US-based company Quino Energy, specialised in long-duration energy storage via flow batteries, has raised $10mn in equity during a Series A funding round led by Atri Energy Transition. The agreement also includes access to an additional $6mn in equity funding, bringing the total potential investment to $16mn.
New factory and pilot projects at the heart of deployment
The funding will enable Quino Energy to establish a production line for its proprietary organic electrolyte and carry out pilot projects in several regions worldwide. The electrolyte, manufactured through a waste-free continuous flow process, is based on low-cost feedstocks derived from coal tar. Its compatibility with standard vanadium flow battery hardware allows for rapid and cost-effective industrial scaling.
Quino Energy plans to build a new factory capable of producing at a cost lower than vanadium, currently the industry benchmark. At gigawatt-hour scale, the company estimates cost reductions of up to 75%. The product is also compatible with carbon steel tanks, widely used in the oil sector, offering potential repurposing of existing infrastructure.
Targeting leadership in long-duration storage markets
Hyderabad-based Atri Energy Transition aims to support economically viable and impactful Long Duration Energy Storage (LDES) solutions. Quino Energy recently received a $10mn grant from the California Energy Commission and $5mn from the US Department of Energy under the Critical Facility Energy Resilience (CiFER) programme for a 5 MWh battery project in Southern California.
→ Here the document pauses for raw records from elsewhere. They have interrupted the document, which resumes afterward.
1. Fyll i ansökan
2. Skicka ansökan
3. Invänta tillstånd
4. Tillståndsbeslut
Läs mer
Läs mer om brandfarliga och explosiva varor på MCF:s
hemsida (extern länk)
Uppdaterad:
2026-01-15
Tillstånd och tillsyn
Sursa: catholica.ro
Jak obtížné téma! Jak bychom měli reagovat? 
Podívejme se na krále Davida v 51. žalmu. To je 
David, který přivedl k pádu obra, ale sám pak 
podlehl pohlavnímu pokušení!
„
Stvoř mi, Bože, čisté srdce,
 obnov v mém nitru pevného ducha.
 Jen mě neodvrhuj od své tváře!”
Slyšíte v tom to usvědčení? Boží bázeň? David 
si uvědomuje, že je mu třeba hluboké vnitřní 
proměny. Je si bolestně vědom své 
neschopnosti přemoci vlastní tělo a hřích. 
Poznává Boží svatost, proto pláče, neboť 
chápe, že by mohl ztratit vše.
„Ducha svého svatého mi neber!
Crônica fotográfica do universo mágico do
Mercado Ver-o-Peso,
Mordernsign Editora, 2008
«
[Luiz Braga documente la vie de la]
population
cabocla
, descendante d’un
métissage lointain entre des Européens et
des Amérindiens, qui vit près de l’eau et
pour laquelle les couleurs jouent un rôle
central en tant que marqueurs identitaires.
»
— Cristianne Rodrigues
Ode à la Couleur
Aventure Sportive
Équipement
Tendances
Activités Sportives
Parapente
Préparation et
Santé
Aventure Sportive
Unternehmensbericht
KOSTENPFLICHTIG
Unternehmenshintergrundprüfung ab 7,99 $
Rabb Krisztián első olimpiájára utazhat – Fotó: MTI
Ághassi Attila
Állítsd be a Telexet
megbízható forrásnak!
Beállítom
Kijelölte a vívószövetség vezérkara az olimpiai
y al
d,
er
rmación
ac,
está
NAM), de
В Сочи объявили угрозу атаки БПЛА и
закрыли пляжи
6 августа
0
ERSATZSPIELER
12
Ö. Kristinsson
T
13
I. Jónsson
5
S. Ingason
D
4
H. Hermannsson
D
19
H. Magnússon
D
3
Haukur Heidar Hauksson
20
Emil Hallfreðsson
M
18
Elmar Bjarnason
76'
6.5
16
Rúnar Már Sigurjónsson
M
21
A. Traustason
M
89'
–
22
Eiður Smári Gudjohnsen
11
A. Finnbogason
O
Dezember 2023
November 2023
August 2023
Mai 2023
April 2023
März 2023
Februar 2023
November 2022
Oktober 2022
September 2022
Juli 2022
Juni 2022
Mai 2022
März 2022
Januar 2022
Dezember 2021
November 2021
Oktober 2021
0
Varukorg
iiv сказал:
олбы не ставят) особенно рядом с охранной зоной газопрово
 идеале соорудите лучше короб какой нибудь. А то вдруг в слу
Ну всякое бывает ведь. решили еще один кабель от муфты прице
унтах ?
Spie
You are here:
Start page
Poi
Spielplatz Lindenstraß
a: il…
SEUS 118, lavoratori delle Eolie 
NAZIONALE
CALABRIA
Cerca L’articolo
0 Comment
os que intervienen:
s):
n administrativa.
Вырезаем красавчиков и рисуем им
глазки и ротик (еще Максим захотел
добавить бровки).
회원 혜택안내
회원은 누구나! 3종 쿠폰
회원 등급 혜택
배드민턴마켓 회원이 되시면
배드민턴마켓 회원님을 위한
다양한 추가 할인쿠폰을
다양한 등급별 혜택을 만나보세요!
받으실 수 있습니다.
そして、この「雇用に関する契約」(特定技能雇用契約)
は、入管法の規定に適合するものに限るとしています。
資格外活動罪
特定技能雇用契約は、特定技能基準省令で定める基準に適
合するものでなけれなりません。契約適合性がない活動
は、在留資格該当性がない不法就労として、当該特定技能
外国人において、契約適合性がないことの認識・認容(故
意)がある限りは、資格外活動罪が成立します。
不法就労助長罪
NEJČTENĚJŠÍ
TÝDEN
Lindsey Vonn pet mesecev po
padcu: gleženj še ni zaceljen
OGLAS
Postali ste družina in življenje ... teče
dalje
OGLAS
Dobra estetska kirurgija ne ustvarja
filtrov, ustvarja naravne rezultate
In June, a strategic agreement was signed with TerraFlow Energy to co-develop organic electrolytes for large-scale flow batteries. Additional funding was provided by the Department of Energy’s Advanced Materials and Manufacturing Technologies Office (AMMTO) to support the development of a pilot electrolyte production site in Buffalo, New York.
Potential for accelerated global deployment
With its backward-compatible organic electrolyte and partnership-based strategy, Quino Energy targets significant cost reductions for grid operators, utilities, and industrial developers. The flexibility of integrating the technology into existing equipment could accelerate the adoption of flow batteries in fast-growing markets, especially in regions facing grid reliability and resilience challenges.